= TRY IT =
Leaving the pictures aside, write out the whole listing below exactly.

= GIVEN DATA =
#####

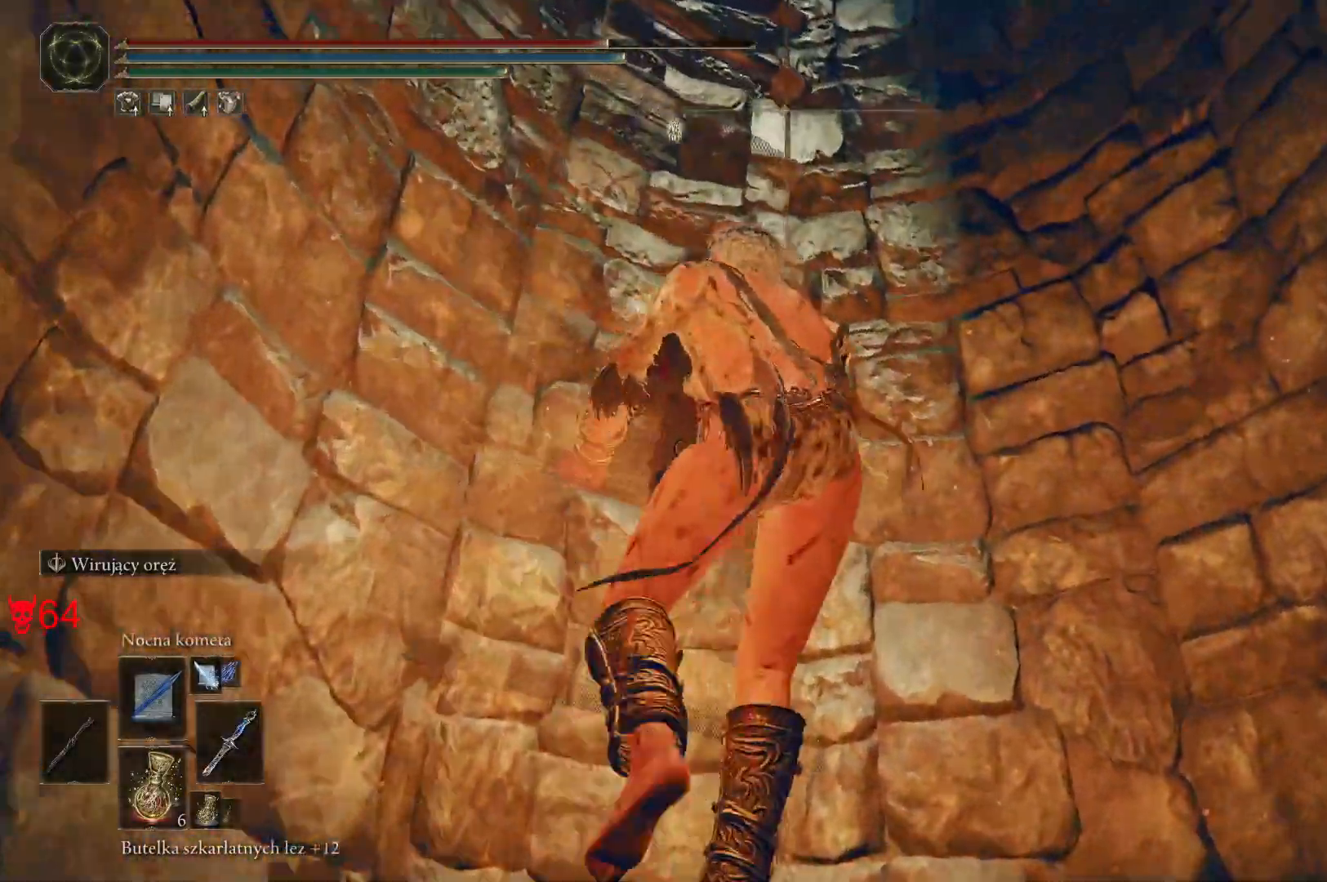
{"keys": ["space", "w"], "mouse": [], "events": []}
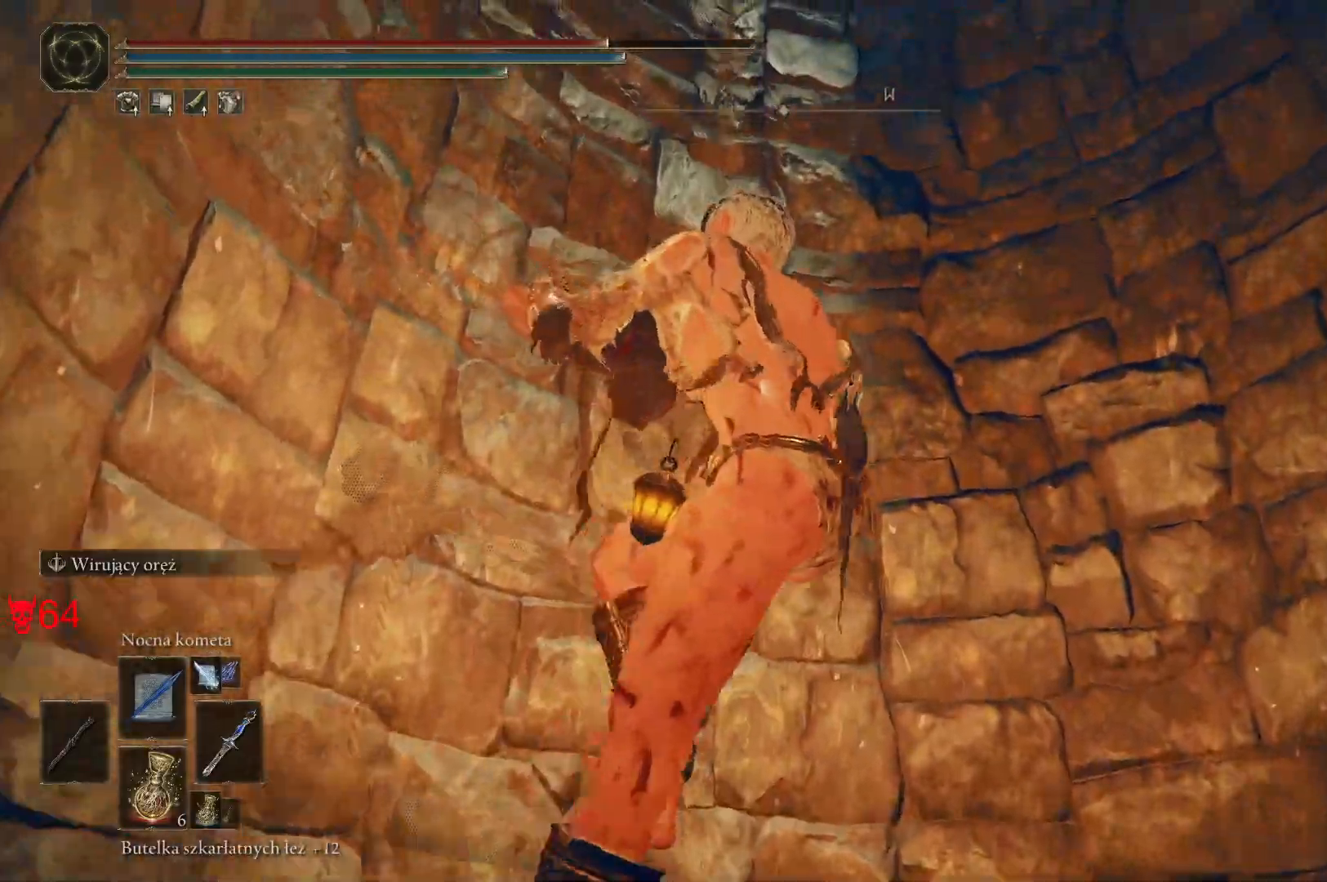
{"keys": ["space", "w"], "mouse": [], "events": []}
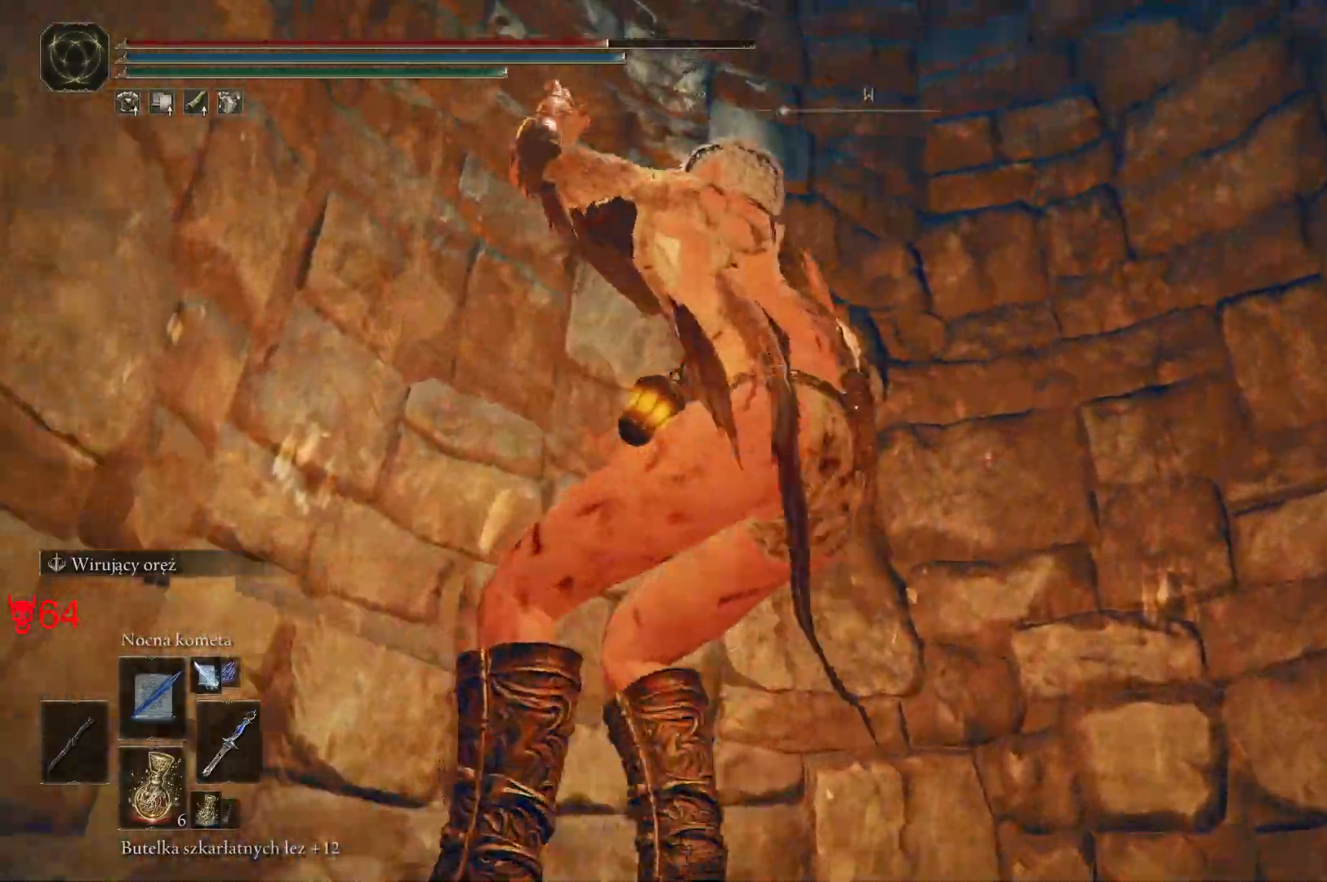
{"keys": ["space", "w"], "mouse": [], "events": []}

#####

= TASK OUTPUT =
{"keys": ["space", "w"], "mouse": [], "events": []}
{"keys": ["space", "w"], "mouse": [], "events": []}
{"keys": ["space", "w"], "mouse": [], "events": []}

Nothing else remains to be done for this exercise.